本文 ->
ルイ・フィリップ(本名:フィリップ・オークレール)は、1959年にフランスのノルマンディーで生まれたシンガーソングライターです。音楽家としての活動と並行して、フットボール・ジャーナリストとしても活躍するというユニークな経歴を持っています。

この安定したジャーナリストとしてのキャリアが、商業的な成功に左右されることなく、自身の芸術性を純粋に追求することを可能にしました。  

1986年後半にロンドンへ移住し、カルト的な人気を誇るインディー・レーベル「el Records」と契約。単なる所属アーティストに留まらず、レーベルのハウス・プロデューサー、アレンジャー、ソングライターとして中心的な役割を担い、レーベルが持つ特異な美学の音楽的な体現者となりました。

ネオ・アコースティックの瑞々しいギターサウンドを基調としながらも、ジャズのコード進行、軽快なボサノヴァのリズム、そしてストリングスやピアノが彩る「チェンバー・ポップ」の要素が色濃く反映されています。

代表曲「You Mary You」は、ビーチ・ボーイズ風の複雑なコーラスワークと甘美なメロディが融合した、きらびやかなインディー・ポップです。この曲は後のルイ・フィリップのイメージを決定づけました。

また、「Like nobody do」では洒脱なボサノヴァのリズムを取り入れるなど 、多彩な音楽的引き出しを披露しています。彼の柔らかなボーカルと、フランス語と英語を巧みに操る知的な歌詞が、楽曲全体に独特の浮遊感を与えています。

el Recordsの音楽は、英国では商業的な成功には至りませんでした。しかし、その洗練された音楽と美学は、海を越えた日本で受け入れられます。

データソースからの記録
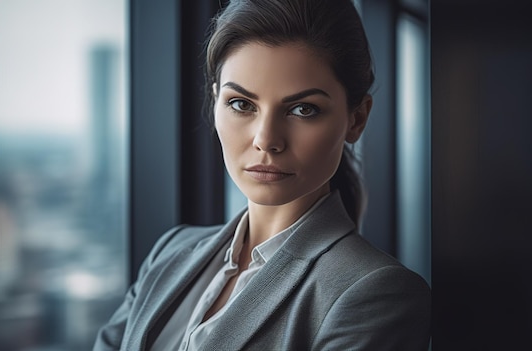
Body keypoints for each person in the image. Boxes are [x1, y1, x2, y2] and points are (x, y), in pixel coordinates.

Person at [93, 0, 431, 349]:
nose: (266, 140)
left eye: (303, 109)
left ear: (356, 119)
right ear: (215, 103)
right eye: (241, 104)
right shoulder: (170, 252)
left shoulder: (374, 292)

作業内容 1 ->
ルイ・フィリップについての本文によると、彼が1986年後半に移り住んだ都市はどこか。
作業内容 2 ->
ルイ・フィリップについての本文を、最後の文の後から書き継ぐこと。
記録はここでは参照しなくてよい。

期待される出力 1 ->
ロンドン。

期待される出力 2 ->
1987年、ルイ・フィリップらがプロモーションで来日した際、空港で待ち受けるファンの姿に衝撃を受けたと本人が語っています。英国では無名に近かった彼らの音楽が、日本の輸入盤店を通じて若者たちの間に浸透し、大きな支持を集めていたのです。  

この現象は、1990年代に隆盛を極める「渋谷系」ムーブメントの源流となりました。フリッパーズ・ギターやピチカート・ファイヴといった渋谷系の代表的アーティストたちは、él Recordsの音楽から多大な影響を受けたことを公言しています。

商業的な成功とは別の次元で、本作は一つの音楽ジャンルを育んだ「種」として、時代を超えて聴き継がれるカルト・クラシックであり続けています。

追記。

しばらく2番手としては、「Ivory Tower」でしたが、2007年リリースの「An Unknown Spring」という作品は素晴らしいです。今までで一番良いかもしれません。

良いと聞いてから、見つけるまで少し時間がかかりました。